GATC does offer the service to US customers under the European standard, but depending on market demand, it hopes to be able to offer the product under CLIA standards in the future, either by obtaining CLIA certification for its German laboratory or by opening a lab in the US, Benz said.
Last year, GATC's next-gen sequencing laboratory was accredited by the German national accreditation body, DAkks, under the ISO 17025 standard and is audited by DAkkS on a regular basis.

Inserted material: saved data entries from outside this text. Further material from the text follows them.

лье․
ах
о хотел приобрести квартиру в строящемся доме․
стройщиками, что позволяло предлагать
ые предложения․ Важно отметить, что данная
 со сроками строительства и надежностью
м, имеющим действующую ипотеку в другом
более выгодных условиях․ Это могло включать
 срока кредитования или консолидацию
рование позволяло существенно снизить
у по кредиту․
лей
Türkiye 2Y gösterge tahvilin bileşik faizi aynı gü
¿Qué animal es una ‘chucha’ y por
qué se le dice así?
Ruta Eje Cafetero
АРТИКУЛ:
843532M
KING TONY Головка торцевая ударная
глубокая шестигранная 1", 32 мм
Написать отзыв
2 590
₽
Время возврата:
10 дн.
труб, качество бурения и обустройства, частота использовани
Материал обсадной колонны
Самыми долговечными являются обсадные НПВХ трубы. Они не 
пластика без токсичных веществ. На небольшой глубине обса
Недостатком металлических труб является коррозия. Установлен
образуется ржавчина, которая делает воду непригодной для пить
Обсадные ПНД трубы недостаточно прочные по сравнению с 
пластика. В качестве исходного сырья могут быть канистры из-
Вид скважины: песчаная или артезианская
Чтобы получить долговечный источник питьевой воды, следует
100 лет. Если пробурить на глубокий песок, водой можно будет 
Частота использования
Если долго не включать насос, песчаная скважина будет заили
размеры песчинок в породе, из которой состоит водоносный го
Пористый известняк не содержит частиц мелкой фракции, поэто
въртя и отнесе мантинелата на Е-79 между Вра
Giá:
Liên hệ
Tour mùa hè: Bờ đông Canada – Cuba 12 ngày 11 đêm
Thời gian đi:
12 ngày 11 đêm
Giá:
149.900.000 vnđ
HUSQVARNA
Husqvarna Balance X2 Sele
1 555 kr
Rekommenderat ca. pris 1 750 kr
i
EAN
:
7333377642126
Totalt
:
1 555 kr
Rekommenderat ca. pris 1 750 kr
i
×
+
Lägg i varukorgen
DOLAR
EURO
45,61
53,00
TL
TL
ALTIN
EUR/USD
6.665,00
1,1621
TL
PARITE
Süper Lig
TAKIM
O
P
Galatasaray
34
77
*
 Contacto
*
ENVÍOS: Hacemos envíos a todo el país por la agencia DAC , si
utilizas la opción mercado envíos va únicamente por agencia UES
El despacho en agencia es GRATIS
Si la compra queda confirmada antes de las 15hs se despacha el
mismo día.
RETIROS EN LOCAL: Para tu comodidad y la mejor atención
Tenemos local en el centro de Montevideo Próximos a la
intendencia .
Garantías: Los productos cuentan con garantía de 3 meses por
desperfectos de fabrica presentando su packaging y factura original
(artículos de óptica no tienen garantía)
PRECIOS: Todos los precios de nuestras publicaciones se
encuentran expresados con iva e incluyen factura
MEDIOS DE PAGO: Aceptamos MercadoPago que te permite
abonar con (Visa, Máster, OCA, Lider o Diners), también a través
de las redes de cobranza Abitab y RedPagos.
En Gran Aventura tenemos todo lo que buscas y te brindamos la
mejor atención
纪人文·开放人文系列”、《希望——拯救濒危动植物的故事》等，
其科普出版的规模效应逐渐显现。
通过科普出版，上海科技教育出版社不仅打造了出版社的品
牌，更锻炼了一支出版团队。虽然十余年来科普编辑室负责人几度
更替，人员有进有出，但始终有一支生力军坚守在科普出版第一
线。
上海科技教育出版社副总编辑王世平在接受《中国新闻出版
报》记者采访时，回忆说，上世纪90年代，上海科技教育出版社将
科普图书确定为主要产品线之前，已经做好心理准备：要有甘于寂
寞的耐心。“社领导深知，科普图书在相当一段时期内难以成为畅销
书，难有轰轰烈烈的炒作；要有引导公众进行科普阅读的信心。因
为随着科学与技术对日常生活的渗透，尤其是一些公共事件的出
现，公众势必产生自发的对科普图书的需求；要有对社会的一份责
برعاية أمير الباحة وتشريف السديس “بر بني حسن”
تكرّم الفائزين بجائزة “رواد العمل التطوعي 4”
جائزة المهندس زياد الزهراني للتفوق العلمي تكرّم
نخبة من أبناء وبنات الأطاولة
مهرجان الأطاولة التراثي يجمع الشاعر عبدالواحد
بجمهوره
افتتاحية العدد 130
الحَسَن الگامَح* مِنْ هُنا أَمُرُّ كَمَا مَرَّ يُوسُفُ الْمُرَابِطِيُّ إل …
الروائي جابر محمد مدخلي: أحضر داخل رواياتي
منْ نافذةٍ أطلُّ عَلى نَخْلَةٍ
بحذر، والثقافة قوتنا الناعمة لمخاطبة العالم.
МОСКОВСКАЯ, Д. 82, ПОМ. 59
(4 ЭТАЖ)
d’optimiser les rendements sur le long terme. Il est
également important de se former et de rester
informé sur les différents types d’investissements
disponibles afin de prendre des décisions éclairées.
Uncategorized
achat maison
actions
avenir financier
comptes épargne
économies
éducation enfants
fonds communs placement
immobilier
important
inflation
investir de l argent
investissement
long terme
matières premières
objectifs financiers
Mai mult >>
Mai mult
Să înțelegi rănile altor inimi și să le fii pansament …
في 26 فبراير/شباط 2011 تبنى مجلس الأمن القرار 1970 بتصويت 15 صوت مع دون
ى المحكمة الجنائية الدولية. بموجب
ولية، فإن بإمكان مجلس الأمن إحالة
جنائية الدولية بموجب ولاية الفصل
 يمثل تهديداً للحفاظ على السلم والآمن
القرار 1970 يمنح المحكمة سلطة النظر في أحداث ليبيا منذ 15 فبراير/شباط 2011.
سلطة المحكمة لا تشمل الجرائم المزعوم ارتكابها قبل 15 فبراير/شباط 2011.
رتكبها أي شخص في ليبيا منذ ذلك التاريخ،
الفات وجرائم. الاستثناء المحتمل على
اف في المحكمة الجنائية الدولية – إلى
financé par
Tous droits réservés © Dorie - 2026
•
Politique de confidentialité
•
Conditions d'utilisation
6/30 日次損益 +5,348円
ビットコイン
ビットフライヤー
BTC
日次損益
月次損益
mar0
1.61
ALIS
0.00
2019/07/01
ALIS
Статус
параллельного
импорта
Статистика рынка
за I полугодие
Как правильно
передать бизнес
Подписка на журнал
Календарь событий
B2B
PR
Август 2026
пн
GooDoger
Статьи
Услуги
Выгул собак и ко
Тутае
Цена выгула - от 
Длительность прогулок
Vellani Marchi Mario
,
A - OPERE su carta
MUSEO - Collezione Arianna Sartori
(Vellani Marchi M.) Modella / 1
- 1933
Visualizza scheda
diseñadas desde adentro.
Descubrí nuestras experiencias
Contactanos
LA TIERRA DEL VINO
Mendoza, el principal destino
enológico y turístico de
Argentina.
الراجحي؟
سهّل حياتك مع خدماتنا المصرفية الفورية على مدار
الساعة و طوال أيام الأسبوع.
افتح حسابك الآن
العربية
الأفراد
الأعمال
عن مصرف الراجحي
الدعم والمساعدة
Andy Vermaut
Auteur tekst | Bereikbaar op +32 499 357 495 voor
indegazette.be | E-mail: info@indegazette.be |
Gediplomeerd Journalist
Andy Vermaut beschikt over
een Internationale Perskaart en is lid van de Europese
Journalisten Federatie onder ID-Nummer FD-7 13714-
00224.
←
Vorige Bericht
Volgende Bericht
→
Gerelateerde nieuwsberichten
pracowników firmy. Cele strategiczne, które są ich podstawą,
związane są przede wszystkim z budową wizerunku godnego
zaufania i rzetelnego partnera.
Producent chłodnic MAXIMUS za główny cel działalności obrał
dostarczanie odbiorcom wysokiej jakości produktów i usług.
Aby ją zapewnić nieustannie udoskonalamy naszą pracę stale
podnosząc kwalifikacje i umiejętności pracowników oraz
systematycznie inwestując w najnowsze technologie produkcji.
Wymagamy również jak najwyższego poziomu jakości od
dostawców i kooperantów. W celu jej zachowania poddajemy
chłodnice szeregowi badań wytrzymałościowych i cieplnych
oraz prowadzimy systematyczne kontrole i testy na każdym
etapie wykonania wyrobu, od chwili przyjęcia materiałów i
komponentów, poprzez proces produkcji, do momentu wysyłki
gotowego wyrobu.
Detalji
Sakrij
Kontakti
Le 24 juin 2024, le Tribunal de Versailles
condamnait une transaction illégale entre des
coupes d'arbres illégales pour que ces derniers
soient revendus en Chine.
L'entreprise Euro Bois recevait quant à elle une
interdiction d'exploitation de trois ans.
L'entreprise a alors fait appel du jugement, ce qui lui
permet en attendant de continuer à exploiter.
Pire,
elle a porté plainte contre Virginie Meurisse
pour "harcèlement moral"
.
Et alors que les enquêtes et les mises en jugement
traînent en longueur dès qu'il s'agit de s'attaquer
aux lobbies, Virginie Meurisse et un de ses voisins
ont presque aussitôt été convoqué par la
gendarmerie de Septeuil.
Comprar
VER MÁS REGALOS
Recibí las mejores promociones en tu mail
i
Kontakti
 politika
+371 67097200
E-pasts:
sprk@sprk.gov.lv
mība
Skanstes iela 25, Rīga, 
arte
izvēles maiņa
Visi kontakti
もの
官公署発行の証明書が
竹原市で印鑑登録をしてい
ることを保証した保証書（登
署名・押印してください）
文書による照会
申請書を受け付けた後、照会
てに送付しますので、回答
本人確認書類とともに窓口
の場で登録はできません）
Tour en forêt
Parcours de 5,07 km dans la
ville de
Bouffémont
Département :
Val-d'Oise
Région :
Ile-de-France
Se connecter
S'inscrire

In addition, the lab's sequencing methods on the Illumina HiSeq, Roche GS FLX, and PacBio RS have been accredited according to the ISO 17025 standard.
The ISO 17025 standard has a number of requirements, among them a quality management system, internal audits, a proprietary LIMS, validated analysis methods, participation in interlaboratory comparisons, regular testing and calibration of systems, ongoing quality control of reagents and materials, documented customer communication processes, complaint management, staff qualification and training, and detailed reports of results.
While the InView 1-Week Exome Diagnostic is GATC's first service geared at the diagnostic market, its daughter company, LifeCodexx, which shares the same building, has been offering the PrenaTest, an NGS-based non-invasive prenatal test for trisomy 21, since 2012.
The company and its partners are also evaluating several diagnostic sequencing panels. "Once we see that a certain panel is really established in the market and recognized as a valid diagnostic tool, we will follow that and include and validate it in our ISO 17025 process," Benz said.
He said that to his knowledge, GATC is the only company providing a diagnostic exome under the ISO 17025 standard in Europe at the moment, but he expects "there will be lots of competition showing up."
The firm is already facing competition from academic centers, for example the Radboud University Nijmegen Medical Center, which said last year that it plans to provide diagnostic exome sequencing to 1,000 to 2,000 patients in 2013 (CSN 10/3/2012).
Some health insurance companies in the Netherlands have reimbursed that center's exome test already at a rate of about €1,500 ($2,000), which is expected to drop, according to the researchers.